A meaningful shift in the retail banking industry is underway. It is being driven by millennials (individuals reaching young adulthood around the year 2000) and mobile-savvy consumers. These individuals are shunning retail branches. The amount of banking activity that is taking place via mobile devices and the internet is growing rapidly. This is causing banking institutions to provide the newest online and mobile features as quickly as possible.
According to a Nielsen survey, more adults (77%) – of all ages – prefer paying bills online instead of using any other channel. As depicted in the chart below, the relative preferences to conduct banking business through other-than-traditional means are even more popular among millennials. TD Bank reports that for this age group checking balances, paying bills and transferring money were among the top digital banking activities. More than half of millennials are already using digital channels to transfer money.
Traditional banks such as Wells Fargo[i] are being forced to change their product offerings in order to better match consumer tastes. For example, according to Wells Fargo’s business filings, at the end of 2014’s second quarter, it had in excess of 13.1 million mobile banking customers; a 285% increase relative to the 3.4 million mobile banking customers it had four years earlier.
The basic services millennials use including, Facebook, Google[ii], iTunes, Snapchat, Instagram and mobile phone accounts, do not require a signature when the account is opened. Traditional banking institutions require a signature when the account is opened. This may put them at a disadvantage with the younger generation.
According to data from Accenture, nearly three in four North American millennials have indicated their willingness to bank with non-traditional companies. These include companies like Square, PayPal[iii] and Apple.[iv] The same study also shows that about two-thirds of such individuals are unhappy with their retail banking experience. About 40% of them would consider using a branchless digital bank.

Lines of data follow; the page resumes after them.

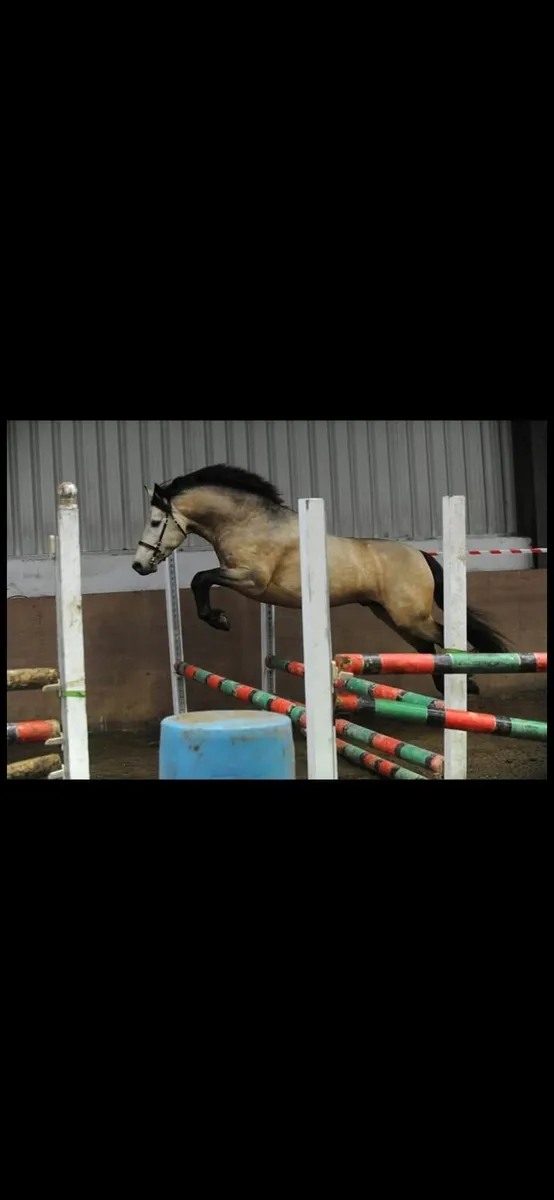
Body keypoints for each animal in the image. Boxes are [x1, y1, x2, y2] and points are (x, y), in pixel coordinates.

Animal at [132, 463, 509, 695]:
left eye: (155, 522)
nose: (138, 565)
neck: (248, 523)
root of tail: (419, 555)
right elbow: (202, 579)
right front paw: (217, 618)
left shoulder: (250, 580)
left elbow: (201, 578)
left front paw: (218, 619)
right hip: (393, 617)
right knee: (428, 649)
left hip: (409, 616)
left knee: (448, 639)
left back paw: (468, 681)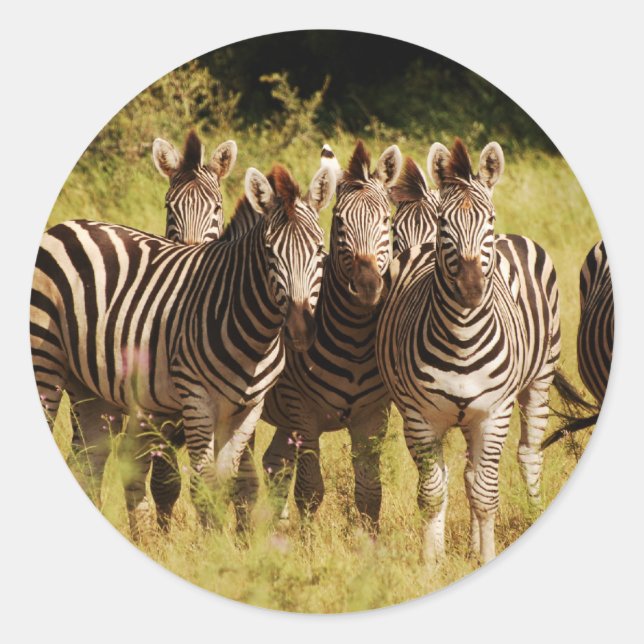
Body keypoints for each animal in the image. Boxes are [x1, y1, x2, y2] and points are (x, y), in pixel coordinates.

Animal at [31, 163, 335, 537]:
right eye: (269, 252)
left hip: (90, 387)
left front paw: (227, 543)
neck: (254, 333)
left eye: (319, 249)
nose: (299, 331)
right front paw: (212, 545)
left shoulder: (248, 409)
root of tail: (64, 226)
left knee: (87, 462)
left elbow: (227, 481)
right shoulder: (196, 399)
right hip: (44, 358)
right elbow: (204, 485)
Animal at [261, 140, 402, 526]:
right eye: (338, 222)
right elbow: (309, 491)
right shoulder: (303, 414)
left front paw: (370, 542)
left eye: (387, 220)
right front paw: (308, 543)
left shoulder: (373, 417)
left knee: (273, 463)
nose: (367, 287)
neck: (354, 341)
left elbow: (370, 493)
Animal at [376, 138, 561, 564]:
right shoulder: (419, 418)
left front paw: (487, 557)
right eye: (445, 223)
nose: (472, 290)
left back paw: (531, 515)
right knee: (463, 474)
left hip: (540, 379)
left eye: (488, 219)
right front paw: (431, 562)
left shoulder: (494, 414)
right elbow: (433, 493)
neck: (462, 338)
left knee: (526, 454)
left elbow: (486, 494)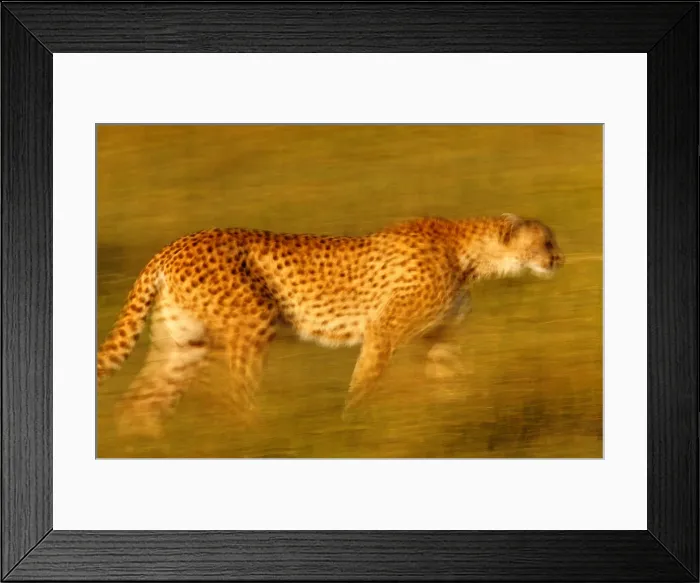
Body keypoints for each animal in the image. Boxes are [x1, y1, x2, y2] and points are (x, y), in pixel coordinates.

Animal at [97, 213, 564, 438]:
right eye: (546, 241)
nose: (559, 259)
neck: (468, 252)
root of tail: (174, 245)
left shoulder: (441, 337)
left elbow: (453, 384)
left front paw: (458, 418)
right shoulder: (384, 331)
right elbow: (364, 383)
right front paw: (351, 426)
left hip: (182, 345)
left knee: (137, 406)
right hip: (250, 327)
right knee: (231, 402)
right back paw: (257, 440)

Payment mechanisms are also changing. Services such as PayPal and Apple Pay are more secure than activities such as swiping your credit card at an in-store terminal, as they can limit the vendor’s ability to see the account number and other relevant information. This can help to eliminate the type of security breaches that have hit companies such as Target and Home Depot in the last year.
At BWFA, we believe these changes to the way individuals conduct their banking business and the increased use of online and mobile transactions represent long-term trends that are still in their early stages. It is certainly too soon to know who the ultimate winners will be. Our list of “Buy-“ and “Hold-“ rated securities includes a few companies we believe are well-positioned to take advantage of these long-term trends.
[i] Shares of Wells Fargo are held in the portfolios of some BWFA clients.
[ii] Shares of Google are held in the portfolios of some BWFA clients.
[iii] Shares of eBay (the owner of PayPal) are held in the portfolios of some BWFA clients.
[iv] Shares of Apple are held in the portfolios of some BWFA clients.